PROBLEM =>
The listing below is to be copied exactly, with pictures excluded.

————

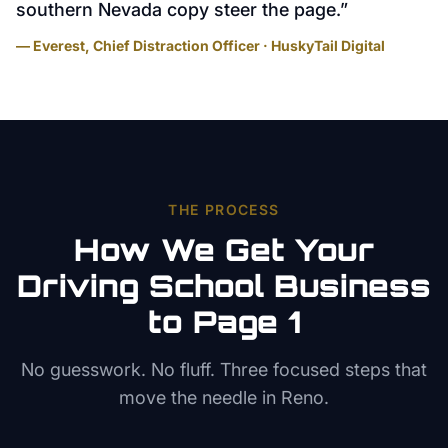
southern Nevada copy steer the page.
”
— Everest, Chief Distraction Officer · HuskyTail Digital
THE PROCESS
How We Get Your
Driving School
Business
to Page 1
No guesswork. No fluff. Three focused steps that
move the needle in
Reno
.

————

SOLUTION TO THIS PROBLEM =>
southern Nevada copy steer the page.
”
— Everest, Chief Distraction Officer · HuskyTail Digital
THE PROCESS
How We Get Your
Driving School
Business
to Page 1
No guesswork. No fluff. Three focused steps that
move the needle in
Reno
.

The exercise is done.